Since there will likely be a v3, the Fixes tag should IMHO go way back 
to when this problem has been in existence, maybe:

Fixes: 5c8a47a5a91d ("firmware: arm_scmi: Make scmi core independent of 
the transport type")
Justin Chen Oct. 11, 2024, 7:15 p.m. UTC | #3
On 10/11/24 6:43 AM, Cristian Marussi wrote:
> On Wed, Oct 09, 2024 at 12:26:37PM -0700, Justin Chen wrote:
>> send_message() does not block in the MBOX implementation. This is
>> because the mailbox layer has its own queue. However, this confuses
>> the per xfer timeouts as they all start their timeout ticks in
>> parallel.
>>
>> Consider a case where the xfer timeout is 30ms and a SCMI transaction
>> takes 25ms.
>>
>> 0ms: Message #0 is queued in mailbox layer and sent out, then sits
>> at scmi_wait_for_message_response() with a timeout of 30ms
>> 1ms: Message #1 is queued in mailbox layer but not sent out yet.
>> Since send_message() doesn't block, it also sits at
>> scmi_wait_for_message_response() with a timeout of 30ms
>> ...

Problem set:
• a. In the mailing-list excerpt, why does send_message() not block in the MBOX implementation?
• b. List each distinct millisecond value that appears in the mailing-list excerpt.

Source information:
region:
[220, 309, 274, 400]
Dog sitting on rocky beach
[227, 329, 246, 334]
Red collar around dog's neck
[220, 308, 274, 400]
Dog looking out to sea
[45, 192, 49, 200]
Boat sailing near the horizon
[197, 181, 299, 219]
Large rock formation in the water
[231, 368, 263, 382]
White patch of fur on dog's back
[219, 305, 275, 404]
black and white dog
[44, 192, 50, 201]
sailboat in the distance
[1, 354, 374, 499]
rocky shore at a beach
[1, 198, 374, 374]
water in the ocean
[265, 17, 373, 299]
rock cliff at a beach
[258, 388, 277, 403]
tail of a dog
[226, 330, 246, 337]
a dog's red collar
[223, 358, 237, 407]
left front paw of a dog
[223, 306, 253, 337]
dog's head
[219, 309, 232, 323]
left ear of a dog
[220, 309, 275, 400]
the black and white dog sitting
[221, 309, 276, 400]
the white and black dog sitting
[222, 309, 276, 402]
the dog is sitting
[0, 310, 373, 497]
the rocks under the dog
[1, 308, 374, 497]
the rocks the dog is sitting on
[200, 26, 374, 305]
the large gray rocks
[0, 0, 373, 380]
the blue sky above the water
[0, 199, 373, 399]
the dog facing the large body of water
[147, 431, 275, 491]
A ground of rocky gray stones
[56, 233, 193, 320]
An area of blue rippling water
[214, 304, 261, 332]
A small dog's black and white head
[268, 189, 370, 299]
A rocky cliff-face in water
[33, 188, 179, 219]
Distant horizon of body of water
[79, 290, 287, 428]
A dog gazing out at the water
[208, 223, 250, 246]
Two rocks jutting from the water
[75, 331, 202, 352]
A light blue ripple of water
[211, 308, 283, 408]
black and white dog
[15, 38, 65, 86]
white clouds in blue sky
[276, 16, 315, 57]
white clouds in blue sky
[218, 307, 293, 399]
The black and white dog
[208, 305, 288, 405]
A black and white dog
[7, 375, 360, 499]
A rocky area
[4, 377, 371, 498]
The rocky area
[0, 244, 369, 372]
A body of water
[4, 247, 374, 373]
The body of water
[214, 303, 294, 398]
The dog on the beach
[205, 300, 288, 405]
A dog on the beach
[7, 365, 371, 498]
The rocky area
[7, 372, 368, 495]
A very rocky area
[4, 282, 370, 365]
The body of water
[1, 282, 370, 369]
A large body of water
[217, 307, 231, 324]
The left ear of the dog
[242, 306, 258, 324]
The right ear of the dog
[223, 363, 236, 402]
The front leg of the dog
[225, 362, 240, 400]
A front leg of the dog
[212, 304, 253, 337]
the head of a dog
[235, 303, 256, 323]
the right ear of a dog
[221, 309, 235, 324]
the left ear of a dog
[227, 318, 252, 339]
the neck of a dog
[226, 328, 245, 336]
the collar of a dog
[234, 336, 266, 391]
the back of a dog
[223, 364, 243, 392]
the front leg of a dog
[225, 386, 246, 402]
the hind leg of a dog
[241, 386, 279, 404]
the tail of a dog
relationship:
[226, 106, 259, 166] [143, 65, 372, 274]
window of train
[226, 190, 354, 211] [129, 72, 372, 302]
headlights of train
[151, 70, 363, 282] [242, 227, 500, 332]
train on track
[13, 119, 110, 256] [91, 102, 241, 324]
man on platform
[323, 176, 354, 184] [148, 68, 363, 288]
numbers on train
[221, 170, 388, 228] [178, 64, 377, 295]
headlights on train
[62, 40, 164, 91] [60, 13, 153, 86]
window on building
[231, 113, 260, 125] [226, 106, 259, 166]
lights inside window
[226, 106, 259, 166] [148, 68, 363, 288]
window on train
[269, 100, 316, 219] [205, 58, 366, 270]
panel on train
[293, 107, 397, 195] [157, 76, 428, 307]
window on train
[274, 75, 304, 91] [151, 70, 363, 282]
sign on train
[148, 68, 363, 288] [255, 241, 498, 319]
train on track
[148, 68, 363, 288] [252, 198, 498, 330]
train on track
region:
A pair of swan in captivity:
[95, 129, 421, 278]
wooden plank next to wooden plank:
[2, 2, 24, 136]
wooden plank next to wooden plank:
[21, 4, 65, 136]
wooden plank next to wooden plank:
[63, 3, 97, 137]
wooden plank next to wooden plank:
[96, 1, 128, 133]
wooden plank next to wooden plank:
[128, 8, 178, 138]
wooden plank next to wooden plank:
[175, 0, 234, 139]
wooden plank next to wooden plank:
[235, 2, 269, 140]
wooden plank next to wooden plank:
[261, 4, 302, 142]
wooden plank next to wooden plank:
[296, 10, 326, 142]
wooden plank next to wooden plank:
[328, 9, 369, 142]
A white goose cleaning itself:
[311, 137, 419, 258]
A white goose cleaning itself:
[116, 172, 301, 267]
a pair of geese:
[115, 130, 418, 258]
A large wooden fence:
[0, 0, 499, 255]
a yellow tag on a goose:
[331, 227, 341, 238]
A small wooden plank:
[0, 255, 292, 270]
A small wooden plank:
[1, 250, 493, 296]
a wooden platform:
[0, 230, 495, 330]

Results in order:
• a. The mailbox layer has its own queue.

• b. 30ms, 25ms, 0ms, 1ms